Instructions to follow: Please state how many lines in the records that follow include "assign", with no other output.

Excerpted data:
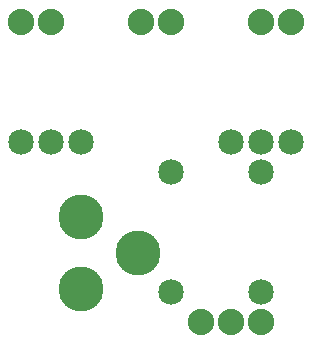
<source format=gts>
G04 MADE WITH FRITZING*
G04 WWW.FRITZING.ORG*
G04 DOUBLE SIDED*
G04 HOLES PLATED*
G04 CONTOUR ON CENTER OF CONTOUR VECTOR*
%ASAXBY*%
%FSLAX23Y23*%
%MOIN*%
%OFA0B0*%
%SFA1.0B1.0*%
%ADD10C,0.085000*%
%ADD11C,0.088000*%
%ADD12C,0.150000*%
%LNMASK1*%
G90*
G70*
G54D10*
X1037Y789D03*
X937Y789D03*
X837Y789D03*
X337Y789D03*
X237Y789D03*
X137Y789D03*
X937Y289D03*
X937Y689D03*
X637Y289D03*
X637Y689D03*
G54D11*
X937Y189D03*
X837Y189D03*
X737Y189D03*
G54D12*
X337Y539D03*
X337Y299D03*
X527Y419D03*
G54D11*
X937Y1189D03*
X1037Y1189D03*
X537Y1189D03*
X637Y1189D03*
X237Y1189D03*
X137Y1189D03*
G04 End of Mask1*
M02*
</source>
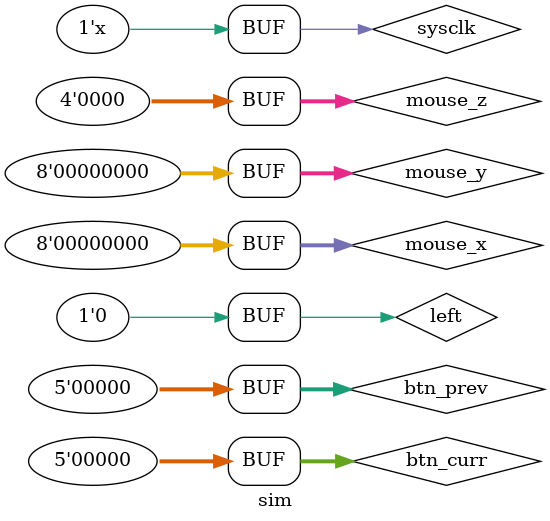
<source format=v>
`timescale 1ns / 1ps
module sim();
    reg sysclk = 0;
    reg left = 0;
    reg [4:0] btn_curr = 0;
    reg [4:0] btn_prev = 0;
    reg [7:0] mouse_x = 0;
    reg [7:0] mouse_y = 0;
    reg [3:0] mouse_z = 0;
    reg [12:0] pixel_idx = 0;
    wire [7:0] pixel_x;
    wire [7:0] pixel_y;
    wire [15:0] colour;
    
    Test test_module(
        .enabled(1'b1),
        .clk(sysclk),
        .left(left),
        .sampling(sysclk),
        .btn_curr(btn_curr),
        .btn_prev(btn_prev),
        .mouse_x(mouse_x),
        .mouse_y(mouse_y),
        .mouse_z(mouse_z),
        .pixel_x(pixel_x),
        .pixel_y(pixel_y),
        .pixel_index(pixel_idx),
        .colour(colour)
    );
    
    always begin
        #5 sysclk = ~sysclk;
    end
    
    always @ (posedge sysclk) begin
        pixel_idx = pixel_idx == 6143 ? 0 : pixel_idx + 1;
    end
    
    assign pixel_x = pixel_idx % 96;
    assign pixel_y = pixel_idx / 96;
    
    initial begin
    end
endmodule

</source>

Result of this task: 2